I'm noticing a big increase in fraudulent emails, and they look more convincing than ever. October is National Cyber Security Awareness Month (via Coretta Jackson), so let's talk about email safety. If you already know this stuff, maybe this is the time to talk to friends and family about it. Parents, this is you, too.
When was the last time you got one of these?
- The lottery you won without entering
- The relative of an African dictator or member of the US military who wants your help liberating millions in ill-gotten wealth
- The stock promoter with a hot tip
- The fake speeding ticket from New York
- The warning about your PayPal account
- The family member who is trapped in a foreign country and needs cash now
Fish in a barrel
The most common online scams target the most gullible people. Hey, fraud is a business, and when you're sending out millions of offers, you need to screen your leads well. According to a new study from Microsoft Research (PDF), that explains why so many emails are so obviously fraudulent: they're targeting people who are too gullible to notice the scam.
An email with tales of fabulous amounts of money and West African corruption will strike all but the most gullible as bizarre. It will be recognized and ignored by anyone who has been using the Internet long enough to have seen it several times. It will be figured out by anyone savvy enough to use a search engine and follow up on the auto-complete suggestions… It won’t be pursued by anyone who consults sensible family or fiends, or who reads any of the advice banks and money transfer agencies make available. Those who remain are the scammers ideal targets.
—Cormac Herley, Microsoft Research (emphasis added)
So when you quietly delete that obviously scammy email, you validate the scammer's optimization method. But delete it, anyway.
Going after smarter targets
While the mass-market scammers are going for the easy marks, a different style of criminal is getting more aggressive about smarter targets. They're getting trickier, personalizing attacks on strategically selected targets and masquerading as services you probably use. You won't fall for the secret treasure of Idi Amin, but how about this private message reminder from LinkedIn? The email looks right—or almost right—so you click the link to go to your LinkedIn inbox… and end up installing botnet software on your computer. Ooops.
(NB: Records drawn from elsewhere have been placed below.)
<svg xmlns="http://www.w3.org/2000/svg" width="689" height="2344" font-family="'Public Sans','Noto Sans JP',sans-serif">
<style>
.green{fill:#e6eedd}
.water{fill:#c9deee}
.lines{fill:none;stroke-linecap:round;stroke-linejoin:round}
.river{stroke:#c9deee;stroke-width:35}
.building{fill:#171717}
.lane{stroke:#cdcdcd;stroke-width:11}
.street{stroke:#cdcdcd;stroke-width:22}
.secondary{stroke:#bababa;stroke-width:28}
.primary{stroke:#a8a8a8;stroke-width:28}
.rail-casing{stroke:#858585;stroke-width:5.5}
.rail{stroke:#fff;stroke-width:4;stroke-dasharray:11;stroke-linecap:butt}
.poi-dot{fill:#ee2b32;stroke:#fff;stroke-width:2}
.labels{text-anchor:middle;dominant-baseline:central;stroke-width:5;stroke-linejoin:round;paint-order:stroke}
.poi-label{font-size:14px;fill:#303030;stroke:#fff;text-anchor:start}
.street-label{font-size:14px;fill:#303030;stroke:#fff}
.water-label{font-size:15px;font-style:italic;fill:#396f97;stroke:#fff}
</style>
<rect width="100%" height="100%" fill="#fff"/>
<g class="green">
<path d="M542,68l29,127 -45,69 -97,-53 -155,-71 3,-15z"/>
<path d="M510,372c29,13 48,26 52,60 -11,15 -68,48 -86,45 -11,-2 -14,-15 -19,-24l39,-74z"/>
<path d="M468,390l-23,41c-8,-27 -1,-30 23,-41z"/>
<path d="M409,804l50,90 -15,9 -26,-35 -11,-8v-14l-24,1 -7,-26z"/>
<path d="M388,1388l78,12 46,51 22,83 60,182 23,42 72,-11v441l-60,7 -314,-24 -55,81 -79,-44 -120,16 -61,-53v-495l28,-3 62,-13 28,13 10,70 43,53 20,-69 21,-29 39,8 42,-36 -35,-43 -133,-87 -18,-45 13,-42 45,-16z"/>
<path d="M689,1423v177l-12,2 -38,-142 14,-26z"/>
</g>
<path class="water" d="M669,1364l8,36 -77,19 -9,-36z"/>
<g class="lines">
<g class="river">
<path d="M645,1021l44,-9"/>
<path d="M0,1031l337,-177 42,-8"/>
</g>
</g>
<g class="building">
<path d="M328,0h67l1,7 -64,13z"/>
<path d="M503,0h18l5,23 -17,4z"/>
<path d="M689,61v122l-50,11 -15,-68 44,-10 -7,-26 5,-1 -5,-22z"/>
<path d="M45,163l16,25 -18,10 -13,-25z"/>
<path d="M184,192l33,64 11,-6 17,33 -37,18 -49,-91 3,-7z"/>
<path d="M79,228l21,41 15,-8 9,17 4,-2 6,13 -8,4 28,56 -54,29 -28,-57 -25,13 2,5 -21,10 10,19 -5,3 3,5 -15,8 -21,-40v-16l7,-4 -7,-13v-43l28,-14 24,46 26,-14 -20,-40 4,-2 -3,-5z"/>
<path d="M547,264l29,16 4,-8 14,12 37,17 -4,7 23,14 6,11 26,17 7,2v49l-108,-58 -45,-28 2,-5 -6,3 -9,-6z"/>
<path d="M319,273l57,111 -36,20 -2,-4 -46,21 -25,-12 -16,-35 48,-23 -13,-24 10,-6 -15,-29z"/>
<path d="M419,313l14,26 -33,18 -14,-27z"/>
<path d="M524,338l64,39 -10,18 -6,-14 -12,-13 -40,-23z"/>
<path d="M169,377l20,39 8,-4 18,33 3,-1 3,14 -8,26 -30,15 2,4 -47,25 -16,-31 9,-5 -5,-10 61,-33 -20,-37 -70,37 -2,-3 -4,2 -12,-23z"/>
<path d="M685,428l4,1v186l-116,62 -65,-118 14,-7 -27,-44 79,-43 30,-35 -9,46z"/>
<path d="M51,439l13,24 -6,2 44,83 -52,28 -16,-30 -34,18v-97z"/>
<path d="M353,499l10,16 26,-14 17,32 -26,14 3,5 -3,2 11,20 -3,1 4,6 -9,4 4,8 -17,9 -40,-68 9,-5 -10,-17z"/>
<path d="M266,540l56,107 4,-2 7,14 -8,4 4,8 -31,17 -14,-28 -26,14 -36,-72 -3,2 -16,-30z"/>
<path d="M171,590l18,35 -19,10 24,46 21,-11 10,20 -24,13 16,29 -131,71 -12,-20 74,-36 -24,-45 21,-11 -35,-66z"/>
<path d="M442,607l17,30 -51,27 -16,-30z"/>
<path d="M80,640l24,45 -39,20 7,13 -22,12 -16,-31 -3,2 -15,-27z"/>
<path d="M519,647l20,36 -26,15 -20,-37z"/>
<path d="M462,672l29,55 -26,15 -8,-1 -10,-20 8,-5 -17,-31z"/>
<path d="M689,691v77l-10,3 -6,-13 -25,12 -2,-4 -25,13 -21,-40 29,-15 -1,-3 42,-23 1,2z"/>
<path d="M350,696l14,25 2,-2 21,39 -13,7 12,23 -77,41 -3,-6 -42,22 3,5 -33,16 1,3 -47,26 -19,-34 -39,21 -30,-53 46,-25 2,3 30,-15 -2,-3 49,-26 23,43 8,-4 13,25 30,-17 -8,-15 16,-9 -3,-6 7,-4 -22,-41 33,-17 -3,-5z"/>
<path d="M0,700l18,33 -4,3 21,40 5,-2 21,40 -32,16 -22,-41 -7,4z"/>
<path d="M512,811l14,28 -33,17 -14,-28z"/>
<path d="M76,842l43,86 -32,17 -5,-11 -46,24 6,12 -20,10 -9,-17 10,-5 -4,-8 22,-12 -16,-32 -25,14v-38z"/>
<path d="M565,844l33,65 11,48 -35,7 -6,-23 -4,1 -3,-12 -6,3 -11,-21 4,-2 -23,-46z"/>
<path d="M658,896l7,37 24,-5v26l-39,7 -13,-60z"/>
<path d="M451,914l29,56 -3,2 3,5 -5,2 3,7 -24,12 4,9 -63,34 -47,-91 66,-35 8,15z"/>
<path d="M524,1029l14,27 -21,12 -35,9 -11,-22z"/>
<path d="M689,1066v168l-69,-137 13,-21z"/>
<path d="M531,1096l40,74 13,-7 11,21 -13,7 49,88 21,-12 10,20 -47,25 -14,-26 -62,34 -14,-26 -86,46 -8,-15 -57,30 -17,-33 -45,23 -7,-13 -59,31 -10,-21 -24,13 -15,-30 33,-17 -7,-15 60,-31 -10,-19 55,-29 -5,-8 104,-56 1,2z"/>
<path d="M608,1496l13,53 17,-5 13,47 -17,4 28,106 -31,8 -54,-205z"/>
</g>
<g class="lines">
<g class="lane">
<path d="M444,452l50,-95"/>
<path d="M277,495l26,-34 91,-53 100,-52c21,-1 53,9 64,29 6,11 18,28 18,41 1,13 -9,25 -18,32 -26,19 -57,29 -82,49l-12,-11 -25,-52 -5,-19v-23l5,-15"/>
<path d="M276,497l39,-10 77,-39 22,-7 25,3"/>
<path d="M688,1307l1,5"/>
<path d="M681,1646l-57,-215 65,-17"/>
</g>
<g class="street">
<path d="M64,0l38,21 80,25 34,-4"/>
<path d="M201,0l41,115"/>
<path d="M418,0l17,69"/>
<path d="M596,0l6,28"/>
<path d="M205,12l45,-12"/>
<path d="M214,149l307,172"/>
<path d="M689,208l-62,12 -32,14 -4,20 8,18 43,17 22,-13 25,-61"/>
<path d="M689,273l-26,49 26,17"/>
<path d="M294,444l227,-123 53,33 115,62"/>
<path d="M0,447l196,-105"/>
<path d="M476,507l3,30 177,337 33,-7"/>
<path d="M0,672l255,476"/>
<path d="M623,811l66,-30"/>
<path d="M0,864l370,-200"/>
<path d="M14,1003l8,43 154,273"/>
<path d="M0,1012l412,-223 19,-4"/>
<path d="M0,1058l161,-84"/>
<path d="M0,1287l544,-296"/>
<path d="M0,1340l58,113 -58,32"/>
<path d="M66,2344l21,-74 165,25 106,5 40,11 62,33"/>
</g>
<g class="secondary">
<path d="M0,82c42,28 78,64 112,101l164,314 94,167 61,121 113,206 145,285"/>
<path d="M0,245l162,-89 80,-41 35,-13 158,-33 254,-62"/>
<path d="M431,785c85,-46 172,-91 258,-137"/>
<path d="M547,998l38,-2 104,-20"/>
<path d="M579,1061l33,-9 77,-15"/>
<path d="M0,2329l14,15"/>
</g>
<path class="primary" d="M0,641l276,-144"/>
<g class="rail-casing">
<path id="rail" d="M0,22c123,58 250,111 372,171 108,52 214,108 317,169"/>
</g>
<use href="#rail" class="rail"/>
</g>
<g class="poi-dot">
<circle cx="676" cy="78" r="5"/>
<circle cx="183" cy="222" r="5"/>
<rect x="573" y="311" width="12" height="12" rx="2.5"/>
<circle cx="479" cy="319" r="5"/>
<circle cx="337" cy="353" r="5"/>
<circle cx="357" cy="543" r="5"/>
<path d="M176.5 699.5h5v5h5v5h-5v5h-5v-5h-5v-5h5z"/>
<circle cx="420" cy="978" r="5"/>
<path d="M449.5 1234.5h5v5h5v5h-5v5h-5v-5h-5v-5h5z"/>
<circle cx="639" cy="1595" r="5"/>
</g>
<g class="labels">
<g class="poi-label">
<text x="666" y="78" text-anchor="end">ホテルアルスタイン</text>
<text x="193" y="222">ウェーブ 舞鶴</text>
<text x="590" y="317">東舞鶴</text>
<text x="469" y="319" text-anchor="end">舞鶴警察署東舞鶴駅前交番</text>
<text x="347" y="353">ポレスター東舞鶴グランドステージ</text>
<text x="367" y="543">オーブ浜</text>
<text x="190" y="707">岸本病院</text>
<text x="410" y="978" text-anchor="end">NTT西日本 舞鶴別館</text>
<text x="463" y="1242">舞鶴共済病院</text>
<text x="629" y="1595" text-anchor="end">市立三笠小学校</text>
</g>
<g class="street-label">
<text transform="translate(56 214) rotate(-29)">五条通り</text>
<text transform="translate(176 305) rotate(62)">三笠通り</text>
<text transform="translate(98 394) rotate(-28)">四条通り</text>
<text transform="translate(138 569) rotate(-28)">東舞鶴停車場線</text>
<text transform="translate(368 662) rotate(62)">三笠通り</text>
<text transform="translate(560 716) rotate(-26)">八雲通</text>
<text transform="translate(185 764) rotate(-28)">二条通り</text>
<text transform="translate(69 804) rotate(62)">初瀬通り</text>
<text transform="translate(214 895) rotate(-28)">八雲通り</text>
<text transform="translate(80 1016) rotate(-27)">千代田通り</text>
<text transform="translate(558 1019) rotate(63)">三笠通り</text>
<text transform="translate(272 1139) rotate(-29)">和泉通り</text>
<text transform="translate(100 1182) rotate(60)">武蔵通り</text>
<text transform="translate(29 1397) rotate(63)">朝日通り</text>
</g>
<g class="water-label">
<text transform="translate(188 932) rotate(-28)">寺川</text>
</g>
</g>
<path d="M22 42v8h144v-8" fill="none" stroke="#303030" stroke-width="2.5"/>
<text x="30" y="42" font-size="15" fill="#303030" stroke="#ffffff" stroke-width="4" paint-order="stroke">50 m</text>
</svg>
Your company won't believe it's won the European lottery, so these attackers mimic legitimate business services:
- The UPS invoice
- The payroll processing notice
- The fake complaint notice from the Better Business Bureau
- The Corporate eFax message
What does it do, exactly? I don't know, but nothing good. It probably has something to do with stealing a password or installing malware on my computer. We'll never know. <Delete>
Think before you act
Email-borne attacks are serious business. It's not some bored kid messing with your computer; it's hacktivists, criminal organizations, and even governments. As you're going through the daily slog in the inbox, take a few, simple precautions:
- If an offer is too good to be true, it's not true.
- If a need is unusually urgent, confirm that it's real before you commit resources.
- You don't win contests you haven't entered.
- Be careful about links in email, even from companies you trust. Look at the URL the link wants to send you to, before you click on it.
- Even better, type in the main URL of the trusted site, and use their navigation to find your inbox, or account, or password reset, or whatever you think needs attention.
- Be extra alert about attachments, especially ones you haven't requested.
- Don't open compressed (.zip) or executable files from unknown sources.
You're good with all this? Haven't been tricked in a long time? Excellent. Go share your wisdom with someone this month. Keep your family and friends from becoming victims.